Entries shown =

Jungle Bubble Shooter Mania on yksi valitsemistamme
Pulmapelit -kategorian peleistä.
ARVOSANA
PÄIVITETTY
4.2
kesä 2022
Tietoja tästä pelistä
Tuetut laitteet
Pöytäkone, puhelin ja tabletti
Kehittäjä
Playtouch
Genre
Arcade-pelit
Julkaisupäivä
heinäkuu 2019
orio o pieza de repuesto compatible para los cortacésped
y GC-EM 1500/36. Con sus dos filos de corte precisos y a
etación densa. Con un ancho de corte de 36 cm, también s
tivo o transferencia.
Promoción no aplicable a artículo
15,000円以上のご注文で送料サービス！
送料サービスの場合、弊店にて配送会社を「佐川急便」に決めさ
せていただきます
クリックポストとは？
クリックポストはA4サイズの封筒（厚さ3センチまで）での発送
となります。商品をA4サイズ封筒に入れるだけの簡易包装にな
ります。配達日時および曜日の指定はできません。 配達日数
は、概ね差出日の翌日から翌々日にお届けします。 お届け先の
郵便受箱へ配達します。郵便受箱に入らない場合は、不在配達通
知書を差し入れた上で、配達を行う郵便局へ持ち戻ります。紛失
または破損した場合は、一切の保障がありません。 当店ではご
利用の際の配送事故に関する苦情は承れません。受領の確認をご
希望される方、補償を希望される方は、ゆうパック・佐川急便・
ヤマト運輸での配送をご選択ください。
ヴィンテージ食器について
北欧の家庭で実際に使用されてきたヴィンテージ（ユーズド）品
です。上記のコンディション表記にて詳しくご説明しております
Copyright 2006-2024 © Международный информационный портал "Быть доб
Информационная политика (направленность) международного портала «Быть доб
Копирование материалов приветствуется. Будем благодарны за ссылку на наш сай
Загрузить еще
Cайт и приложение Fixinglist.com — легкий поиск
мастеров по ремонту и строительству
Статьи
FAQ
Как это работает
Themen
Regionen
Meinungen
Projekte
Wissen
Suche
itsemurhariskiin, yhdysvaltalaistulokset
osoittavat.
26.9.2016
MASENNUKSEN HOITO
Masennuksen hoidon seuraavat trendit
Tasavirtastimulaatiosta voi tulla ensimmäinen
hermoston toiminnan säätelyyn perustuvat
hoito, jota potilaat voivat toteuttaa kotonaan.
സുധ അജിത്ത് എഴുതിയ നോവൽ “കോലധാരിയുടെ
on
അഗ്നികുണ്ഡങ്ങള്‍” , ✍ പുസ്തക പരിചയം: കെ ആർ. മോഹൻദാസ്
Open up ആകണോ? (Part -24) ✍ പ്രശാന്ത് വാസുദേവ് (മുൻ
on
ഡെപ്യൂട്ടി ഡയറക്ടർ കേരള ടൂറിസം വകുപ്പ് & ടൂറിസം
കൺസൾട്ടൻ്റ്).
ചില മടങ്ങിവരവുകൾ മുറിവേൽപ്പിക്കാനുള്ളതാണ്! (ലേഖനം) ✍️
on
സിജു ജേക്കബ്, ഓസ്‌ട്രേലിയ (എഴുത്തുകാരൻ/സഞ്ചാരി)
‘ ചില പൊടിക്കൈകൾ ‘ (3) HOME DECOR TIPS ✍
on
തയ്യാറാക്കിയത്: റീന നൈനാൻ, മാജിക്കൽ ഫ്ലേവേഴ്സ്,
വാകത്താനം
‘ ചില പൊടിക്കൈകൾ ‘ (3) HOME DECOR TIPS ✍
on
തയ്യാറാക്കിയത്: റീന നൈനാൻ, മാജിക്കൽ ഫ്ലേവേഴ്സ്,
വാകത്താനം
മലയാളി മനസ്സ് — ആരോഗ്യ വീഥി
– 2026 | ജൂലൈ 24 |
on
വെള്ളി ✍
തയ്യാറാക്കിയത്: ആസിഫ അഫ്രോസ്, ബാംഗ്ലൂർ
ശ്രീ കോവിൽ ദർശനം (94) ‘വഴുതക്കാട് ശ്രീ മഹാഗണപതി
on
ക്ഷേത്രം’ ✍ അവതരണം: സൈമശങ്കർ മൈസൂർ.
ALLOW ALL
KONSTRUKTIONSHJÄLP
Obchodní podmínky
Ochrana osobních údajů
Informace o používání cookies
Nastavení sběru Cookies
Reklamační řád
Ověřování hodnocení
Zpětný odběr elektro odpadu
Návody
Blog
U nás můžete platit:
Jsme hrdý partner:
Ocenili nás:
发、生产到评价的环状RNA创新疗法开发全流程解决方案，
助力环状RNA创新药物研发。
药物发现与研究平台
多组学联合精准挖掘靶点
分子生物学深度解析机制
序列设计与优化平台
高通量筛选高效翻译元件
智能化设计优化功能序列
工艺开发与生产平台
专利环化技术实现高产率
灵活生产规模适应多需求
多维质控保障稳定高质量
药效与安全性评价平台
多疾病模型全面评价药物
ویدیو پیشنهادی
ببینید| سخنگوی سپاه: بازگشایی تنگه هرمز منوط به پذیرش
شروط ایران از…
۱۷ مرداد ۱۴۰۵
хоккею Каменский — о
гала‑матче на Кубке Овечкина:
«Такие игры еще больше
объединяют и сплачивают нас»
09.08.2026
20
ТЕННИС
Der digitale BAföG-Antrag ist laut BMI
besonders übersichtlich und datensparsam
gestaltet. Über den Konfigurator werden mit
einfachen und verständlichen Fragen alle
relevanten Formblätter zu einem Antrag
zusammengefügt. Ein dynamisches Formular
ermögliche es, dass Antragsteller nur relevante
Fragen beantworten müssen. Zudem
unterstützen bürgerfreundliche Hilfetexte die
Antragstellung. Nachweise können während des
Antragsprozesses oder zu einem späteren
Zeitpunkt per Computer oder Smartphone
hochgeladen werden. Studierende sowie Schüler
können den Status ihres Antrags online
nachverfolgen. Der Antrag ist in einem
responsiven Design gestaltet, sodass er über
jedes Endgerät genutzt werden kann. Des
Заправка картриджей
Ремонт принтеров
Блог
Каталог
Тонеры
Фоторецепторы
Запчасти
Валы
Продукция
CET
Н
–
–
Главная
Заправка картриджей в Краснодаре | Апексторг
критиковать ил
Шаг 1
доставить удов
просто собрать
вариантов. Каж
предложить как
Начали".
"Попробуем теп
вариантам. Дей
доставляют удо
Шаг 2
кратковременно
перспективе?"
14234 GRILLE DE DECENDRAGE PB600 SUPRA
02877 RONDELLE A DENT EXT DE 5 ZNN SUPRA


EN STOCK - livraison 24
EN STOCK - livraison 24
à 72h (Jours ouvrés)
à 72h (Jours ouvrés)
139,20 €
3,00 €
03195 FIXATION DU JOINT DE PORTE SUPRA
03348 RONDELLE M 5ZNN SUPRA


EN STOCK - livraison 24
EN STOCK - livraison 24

What is expected = Through the line that holds "കൺസൾട്ടൻ്റ്).", repeat the material above exactly, starting at its first line.

Result for this task =
Jungle Bubble Shooter Mania on yksi valitsemistamme
Pulmapelit -kategorian peleistä.
ARVOSANA
PÄIVITETTY
4.2
kesä 2022
Tietoja tästä pelistä
Tuetut laitteet
Pöytäkone, puhelin ja tabletti
Kehittäjä
Playtouch
Genre
Arcade-pelit
Julkaisupäivä
heinäkuu 2019
orio o pieza de repuesto compatible para los cortacésped
y GC-EM 1500/36. Con sus dos filos de corte precisos y a
etación densa. Con un ancho de corte de 36 cm, también s
tivo o transferencia.
Promoción no aplicable a artículo
15,000円以上のご注文で送料サービス！
送料サービスの場合、弊店にて配送会社を「佐川急便」に決めさ
せていただきます
クリックポストとは？
クリックポストはA4サイズの封筒（厚さ3センチまで）での発送
となります。商品をA4サイズ封筒に入れるだけの簡易包装にな
ります。配達日時および曜日の指定はできません。 配達日数
は、概ね差出日の翌日から翌々日にお届けします。 お届け先の
郵便受箱へ配達します。郵便受箱に入らない場合は、不在配達通
知書を差し入れた上で、配達を行う郵便局へ持ち戻ります。紛失
または破損した場合は、一切の保障がありません。 当店ではご
利用の際の配送事故に関する苦情は承れません。受領の確認をご
希望される方、補償を希望される方は、ゆうパック・佐川急便・
ヤマト運輸での配送をご選択ください。
ヴィンテージ食器について
北欧の家庭で実際に使用されてきたヴィンテージ（ユーズド）品
です。上記のコンディション表記にて詳しくご説明しております
Copyright 2006-2024 © Международный информационный портал "Быть доб
Информационная политика (направленность) международного портала «Быть доб
Копирование материалов приветствуется. Будем благодарны за ссылку на наш сай
Загрузить еще
Cайт и приложение Fixinglist.com — легкий поиск
мастеров по ремонту и строительству
Статьи
FAQ
Как это работает
Themen
Regionen
Meinungen
Projekte
Wissen
Suche
itsemurhariskiin, yhdysvaltalaistulokset
osoittavat.
26.9.2016
MASENNUKSEN HOITO
Masennuksen hoidon seuraavat trendit
Tasavirtastimulaatiosta voi tulla ensimmäinen
hermoston toiminnan säätelyyn perustuvat
hoito, jota potilaat voivat toteuttaa kotonaan.
സുധ അജിത്ത് എഴുതിയ നോവൽ “കോലധാരിയുടെ
on
അഗ്നികുണ്ഡങ്ങള്‍” , ✍ പുസ്തക പരിചയം: കെ ആർ. മോഹൻദാസ്
Open up ആകണോ? (Part -24) ✍ പ്രശാന്ത് വാസുദേവ് (മുൻ
on
ഡെപ്യൂട്ടി ഡയറക്ടർ കേരള ടൂറിസം വകുപ്പ് & ടൂറിസം
കൺസൾട്ടൻ്റ്).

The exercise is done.